■ **Lesetext**
Burschenvereine:Hoaße Hasn, fesche Buam

Maibaum-Brauch

Viel dreht sich bei Burschenvereinen um den Maibaum, dessen Bewachung und natürlich das Aufstellen. Aber nicht alles. Es geht auch um Verantwortung.

(Foto: Stephan Jansen/dpa)

Stadtrand und Brauchtum passen nicht zusammen? Von wegen. Burschenvereine und Dirndlschaften erleben immer stärkeren Zulauf. Wo so viele junge Menschen in Tracht zusammenkommen, geht es natürlich ums Feiern - aber auch ganz viel um Heimatliebe.

Von Christina Hertel

Mario Neumeyer fand Leute, die Lederhosen tragen, immer peinlich. Er schwor sich, nie so ein Ding anzuziehen. Niemals. Nach dem Abi besuchte er seine Schwester in Kirchheim. Drei Monate wollte er bleiben, danach ein Studium beginnen - in seiner Heimat, in Dresden. Das ist inzwischen acht Jahre her. Und Neumeyer ist immer noch da. Der Grund: die Kirchheimer Burschen. "Ich hab' sie getroffen und gedacht: Ich mag nicht mehr weg." Mittlerweile ist er ihr Vorstand, sagt "i" statt "ich" und "ned" statt "nicht", trinkt Helles statt Pils und selbstverständlich hängt bei ihm eine Lederhose im Schrank.

■ **Arbeitsauftrag**
Wie lange wollte Mario Neumeyer laut dem Lesetext ursprünglich bei seiner Schwester in Kirchheim bleiben? Stütze dich dabei ausschließlich auf den Lesetext.

■ **Vorgegebenes Material**
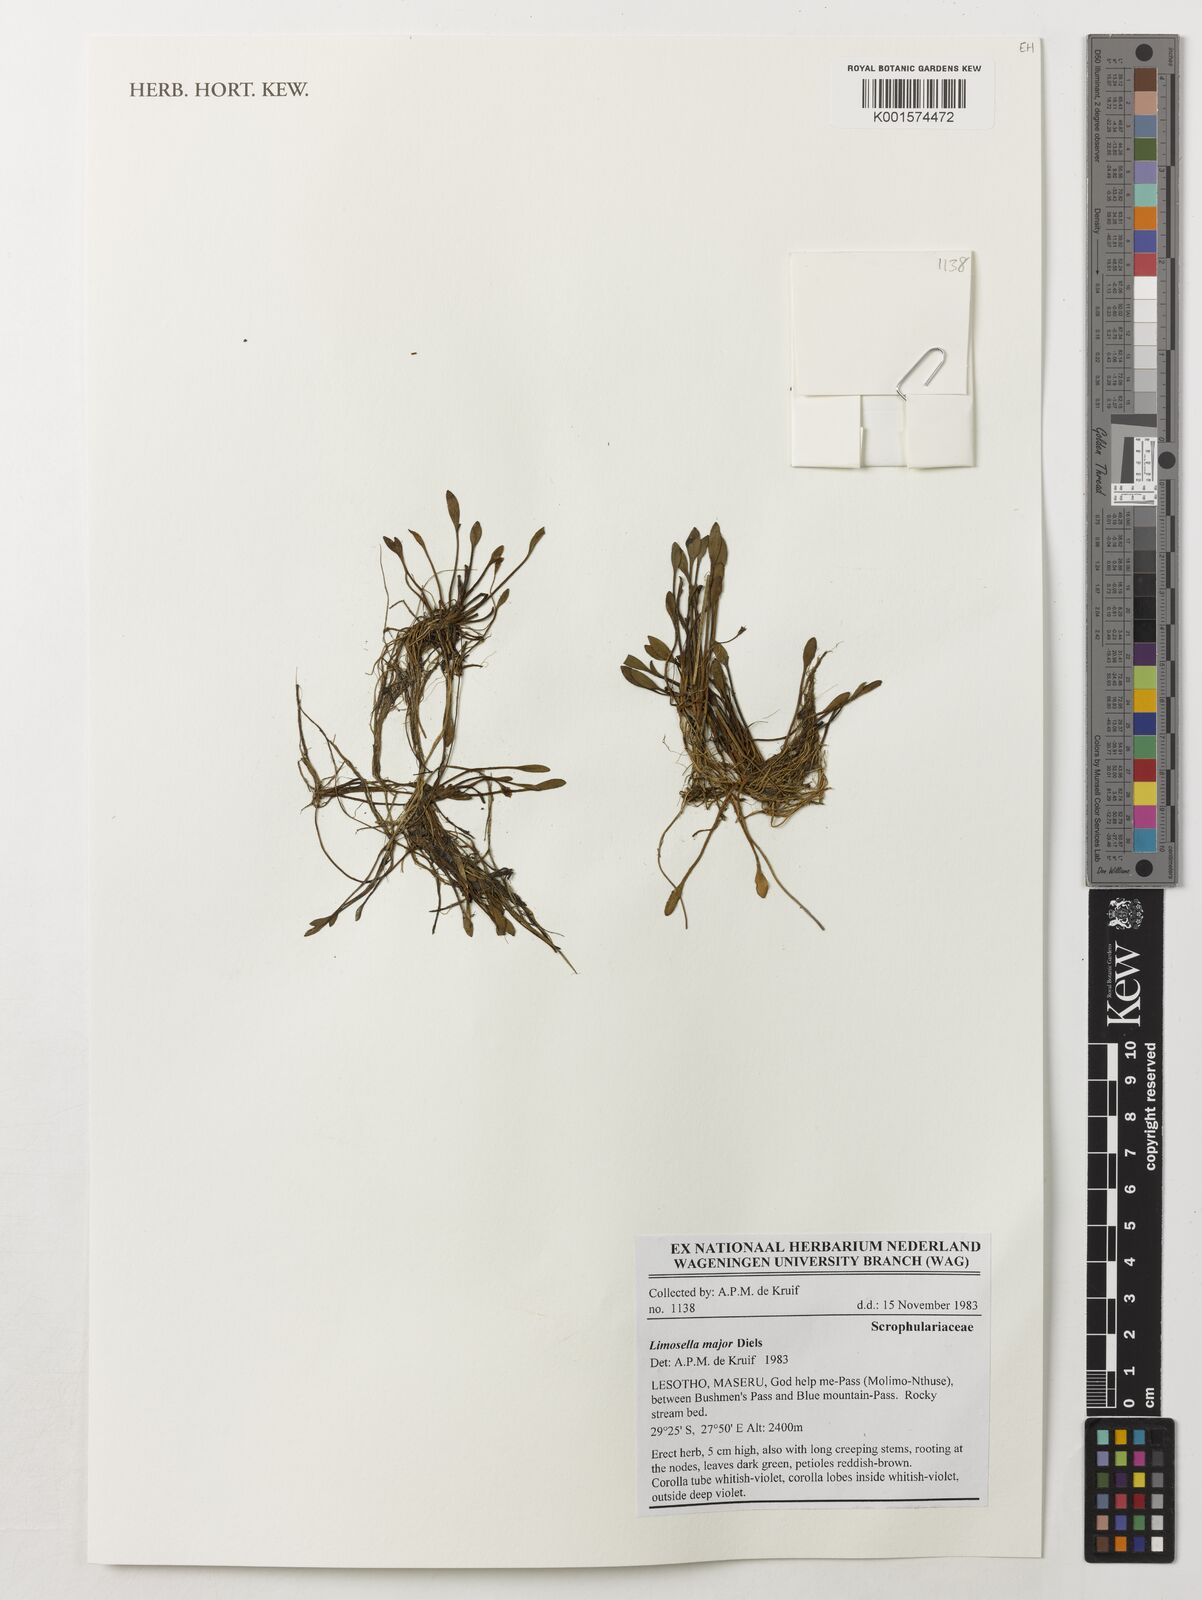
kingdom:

■ **Lösung**
Er wollte drei Monate bleiben.